**What you will do**
Two lines in the listing below mark the span: one contains "G04 APERTURE END LIST*" and one contains "X94912500Y-77000000D03*". Reproduce both of them and everything between, exactly.

**Records shown**
=== Section Start ===

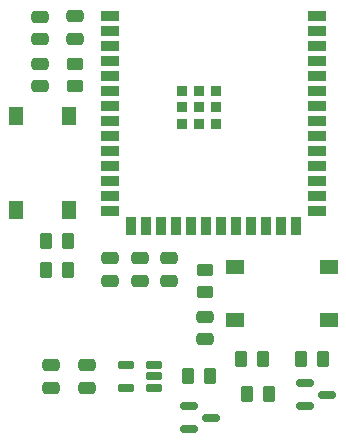
<source format=gtp>
%TF.GenerationSoftware,KiCad,Pcbnew,8.0.1*%
%TF.CreationDate,2024-04-01T15:32:46-05:00*%
%TF.ProjectId,ece445_headset,65636534-3435-45f6-9865-61647365742e,rev?*%
%TF.SameCoordinates,Original*%
%TF.FileFunction,Paste,Top*%
%TF.FilePolarity,Positive*%
%FSLAX46Y46*%
G04 Gerber Fmt 4.6, Leading zero omitted, Abs format (unit mm)*
G04 Created by KiCad (PCBNEW 8.0.1) date 2024-04-01 15:32:46*
%MOMM*%
%LPD*%
G01*
G04 APERTURE LIST*
G04 Aperture macros list*
%AMRoundRect*
0 Rectangle with rounded corners*
0 $1 Rounding radius*
0 $2 $3 $4 $5 $6 $7 $8 $9 X,Y pos of 4 corners*
0 Add a 4 corners polygon primitive as box body*
4,1,4,$2,$3,$4,$5,$6,$7,$8,$9,$2,$3,0*
0 Add four circle primitives for the rounded corners*
1,1,$1+$1,$2,$3*
1,1,$1+$1,$4,$5*
1,1,$1+$1,$6,$7*
1,1,$1+$1,$8,$9*
0 Add four rect primitives between the rounded corners*
20,1,$1+$1,$2,$3,$4,$5,0*
20,1,$1+$1,$4,$5,$6,$7,0*
20,1,$1+$1,$6,$7,$8,$9,0*
20,1,$1+$1,$8,$9,$2,$3,0*%
G04 Aperture macros list end*
%ADD10RoundRect,0.250000X-0.475000X0.250000X-0.475000X-0.250000X0.475000X-0.250000X0.475000X0.250000X0*%
%ADD11RoundRect,0.250000X0.475000X-0.250000X0.475000X0.250000X-0.475000X0.250000X-0.475000X-0.250000X0*%
%ADD12RoundRect,0.250000X0.262500X0.450000X-0.262500X0.450000X-0.262500X-0.450000X0.262500X-0.450000X0*%
%ADD13RoundRect,0.060000X0.615000X-0.240000X0.615000X0.240000X-0.615000X0.240000X-0.615000X-0.240000X0*%
%ADD14RoundRect,0.250000X-0.262500X-0.450000X0.262500X-0.450000X0.262500X0.450000X-0.262500X0.450000X0*%
%ADD15RoundRect,0.250000X-0.450000X0.262500X-0.450000X-0.262500X0.450000X-0.262500X0.450000X0.262500X0*%
%ADD16R,1.550000X1.300000*%
%ADD17R,1.300000X1.550000*%
%ADD18R,1.498600X0.889000*%
%ADD19R,0.889000X1.498600*%
%ADD20R,0.889000X0.889000*%
%ADD21RoundRect,0.150000X-0.587500X-0.150000X0.587500X-0.150000X0.587500X0.150000X-0.587500X0.150000X0*%
G04 APERTURE END LIST*
D10*
%TO.C,C4*%
X84470000Y-68500000D03*
X84470000Y-70400000D03*
%TD*%
%TO.C,C5*%
X82000000Y-68500000D03*
X82000000Y-70400000D03*
%TD*%
D11*
%TO.C,C6*%
X79000000Y-49900000D03*
X79000000Y-48000000D03*
%TD*%
D12*
%TO.C,R3*%
X94912500Y-77000000D03*
X93087500Y-77000000D03*
%TD*%
%TO.C,R1*%
X78412500Y-69500000D03*
X76587500Y-69500000D03*
%TD*%
%TO.C,R4*%
X78412500Y-67000000D03*
X76587500Y-67000000D03*
%TD*%
D11*
%TO.C,C9*%
X77000000Y-79450000D03*
X77000000Y-77550000D03*
%TD*%
D13*
%TO.C,U3*%
X85685000Y-79450000D03*
X85685000Y-78500000D03*
X85685000Y-77550000D03*
X83315000Y-77550000D03*
X83315000Y-79450000D03*
%TD*%
D14*
%TO.C,R2*%
X93587500Y-80000000D03*
X95412500Y-80000000D03*
%TD*%
D15*
%TO.C,R8*%
X90000000Y-69500000D03*
X90000000Y-71325000D03*
%TD*%
%TO.C,R7*%
X79000000Y-52087500D03*
X79000000Y-53912500D03*
%TD*%
D11*
%TO.C,C7*%
X76000000Y-49950000D03*
X76000000Y-48050000D03*
%TD*%
%TO.C,C2*%
X76000000Y-53950000D03*
X76000000Y-52050000D03*
%TD*%
D16*
%TO.C,SW2*%
X100475000Y-73750000D03*
X92525000Y-73750000D03*
X100475000Y-69250000D03*
X92525000Y-69250000D03*
%TD*%
D10*
%TO.C,C3*%
X90000000Y-73462500D03*
X90000000Y-75362500D03*
%TD*%
D17*
%TO.C,SW1*%
X78500000Y-56500000D03*
X78500000Y-64450000D03*
X74000000Y-56500000D03*
X74000000Y-64450000D03*
%TD*%
D18*
%TO.C,U2*%
X82000000Y-48000000D03*
X82000000Y-49270000D03*
X82000000Y-50540000D03*
X82000000Y-51810000D03*
X82000000Y-53080000D03*
X82000000Y-54350000D03*
X82000000Y-55620000D03*
X82000000Y-56890000D03*
X82000000Y-58160000D03*
X82000000Y-59430000D03*
X82000000Y-60700000D03*
X82000000Y-61970000D03*
X82000000Y-63240000D03*
X82000000Y-64510000D03*
D19*
X83765000Y-65760000D03*
X85035000Y-65760000D03*
X86305000Y-65760000D03*
X87575000Y-65760000D03*
X88845000Y-65760000D03*
X90115000Y-65760000D03*
X91385000Y-65760000D03*
X92655000Y-65760000D03*
X93925000Y-65760000D03*
X95195000Y-65760000D03*
X96465000Y-65760000D03*
X97735000Y-65760000D03*
D18*
X99500000Y-64510000D03*
X99500000Y-63240000D03*
X99500000Y-61970000D03*
X99500000Y-60700000D03*
X99500000Y-59430000D03*
X99500000Y-58160000D03*
X99500000Y-56890000D03*
X99500000Y-55620000D03*
X99500000Y-54350000D03*
X99500000Y-53080000D03*
X99500000Y-51810000D03*
X99500000Y-50540000D03*
X99500000Y-49270000D03*
X99500000Y-48000000D03*
D20*
X89500000Y-55720000D03*
X89500000Y-54320000D03*
X88100000Y-54320000D03*
X88100000Y-55720000D03*
X88100000Y-57120000D03*
X89500000Y-57120000D03*
X90900000Y-57120000D03*
X90900000Y-55720000D03*
X90900000Y-54320000D03*
%TD*%
D11*
%TO.C,C8*%
X80000000Y-79450000D03*
X80000000Y-77550000D03*
%TD*%
D21*
%TO.C,Q1*%
X98500000Y-79100000D03*
X98500000Y-81000000D03*
X100375000Y-80050000D03*
%TD*%
D12*
%TO.C,R6*%
X90412500Y-78500000D03*
X88587500Y-78500000D03*
%TD*%
%TO.C,R5*%
X100000000Y-77000000D03*
X98175000Y-77000000D03*
%TD*%
D21*
%TO.C,Q2*%
X88625000Y-81050000D03*
X88625000Y-82950000D03*
X90500000Y-82000000D03*
%TD*%
D10*
%TO.C,C1*%
X87000000Y-68500000D03*
X87000000Y-70400000D03*
%TD*%
M02*

</source>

=== Section End ===

**Answer section**
G04 APERTURE END LIST*
D10*
%TO.C,C4*%
X84470000Y-68500000D03*
X84470000Y-70400000D03*
%TD*%
%TO.C,C5*%
X82000000Y-68500000D03*
X82000000Y-70400000D03*
%TD*%
D11*
%TO.C,C6*%
X79000000Y-49900000D03*
X79000000Y-48000000D03*
%TD*%
D12*
%TO.C,R3*%
X94912500Y-77000000D03*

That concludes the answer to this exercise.